Thing is, it's a river without a river.
Up until a hundred or so years ago, the Rillito River ran year round, creating a lush riparian corridor for humans and wildlife in the desert.
But as with most natural things in Tucson, over time the river was exploited and drained, leaving a seemingly dry, riverless river in it's wake.
I've been told the Rillito still flows underground, but if you walk roughly a quarter mile from the banks in any direction, you'll likely find the dead remains of cottonwood trees and mesquites that thrived where once water had been plentiful.
So perhaps the river is more of an underground crick these days.
What I do know is occasional periods of flooding leaves behind an extended and eclectic debris field with some very interesting acoustic properties.

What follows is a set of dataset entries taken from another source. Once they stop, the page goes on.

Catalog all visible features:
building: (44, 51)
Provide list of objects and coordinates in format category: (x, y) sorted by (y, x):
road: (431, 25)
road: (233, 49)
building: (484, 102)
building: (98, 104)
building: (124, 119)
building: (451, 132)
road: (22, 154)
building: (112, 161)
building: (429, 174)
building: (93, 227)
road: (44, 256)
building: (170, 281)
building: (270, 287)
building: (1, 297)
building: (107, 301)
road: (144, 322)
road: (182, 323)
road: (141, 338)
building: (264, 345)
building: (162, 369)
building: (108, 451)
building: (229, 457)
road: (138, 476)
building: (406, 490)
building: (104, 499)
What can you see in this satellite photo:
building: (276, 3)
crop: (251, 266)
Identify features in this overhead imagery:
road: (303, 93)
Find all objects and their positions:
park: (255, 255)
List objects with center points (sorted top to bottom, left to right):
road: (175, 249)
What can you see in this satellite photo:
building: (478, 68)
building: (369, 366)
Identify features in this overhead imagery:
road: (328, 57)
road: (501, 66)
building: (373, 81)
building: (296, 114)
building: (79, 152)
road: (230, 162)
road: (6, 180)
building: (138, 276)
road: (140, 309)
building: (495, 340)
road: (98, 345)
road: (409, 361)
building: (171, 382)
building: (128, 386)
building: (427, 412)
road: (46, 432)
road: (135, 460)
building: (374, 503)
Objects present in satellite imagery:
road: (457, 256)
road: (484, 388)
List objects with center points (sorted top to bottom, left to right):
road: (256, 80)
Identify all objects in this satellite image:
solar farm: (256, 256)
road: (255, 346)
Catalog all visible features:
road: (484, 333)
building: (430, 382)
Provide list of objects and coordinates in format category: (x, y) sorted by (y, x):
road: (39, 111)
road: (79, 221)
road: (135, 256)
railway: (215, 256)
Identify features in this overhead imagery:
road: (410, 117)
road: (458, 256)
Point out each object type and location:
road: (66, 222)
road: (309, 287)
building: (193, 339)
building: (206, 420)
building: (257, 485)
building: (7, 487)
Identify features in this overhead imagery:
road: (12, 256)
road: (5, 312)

A couple of heavy floods in 1983 and 1993 altered the Rillito's course as they have done for thousands of years.
The only difference: Now homes and businesses lined the crumbling banks.
So concrete was poured along the banks to stop the erosion, which must have seemed like a good idea at the time, mostly to those in the concrete business.
Before reinforcement the banks of the Rillito would crumble, slowing the raging tide during periods of flooding, and allowing time for the abundant water to recharge the aquifer.
Today, while real estate is protected, the concrete banks act as a sluice, providing little resistance and causing the water to pass at an unnaturally accelerated pace.
Over the years homes, barns, cars, people, pets and an assortment of sundry items have been swept away during floods such as the one in 2006.
When the waters recede and the Rillito returns again to a state of riverlessness, objects appear, forlorn and sunken.
A fuel tank here.
Shopping carts there.
The tones this debris produces when played is interesting to me.
There is also a considerable amount of infrastructure to be explored from power poles with Aeolian wire tones to fantastic bridges with hollow steel supports.
There was even an opportunity to discuss experimental music with a fellow riverless river traveler.
So I've embarked on a project called Rillito River Sounding which consists of a series of recordings made by playing the river during times of drought and eventually during times of plenty.
These works are also being offered for a limited time as individual tracks or a complete collection and will be regularly updated as time and weather permits.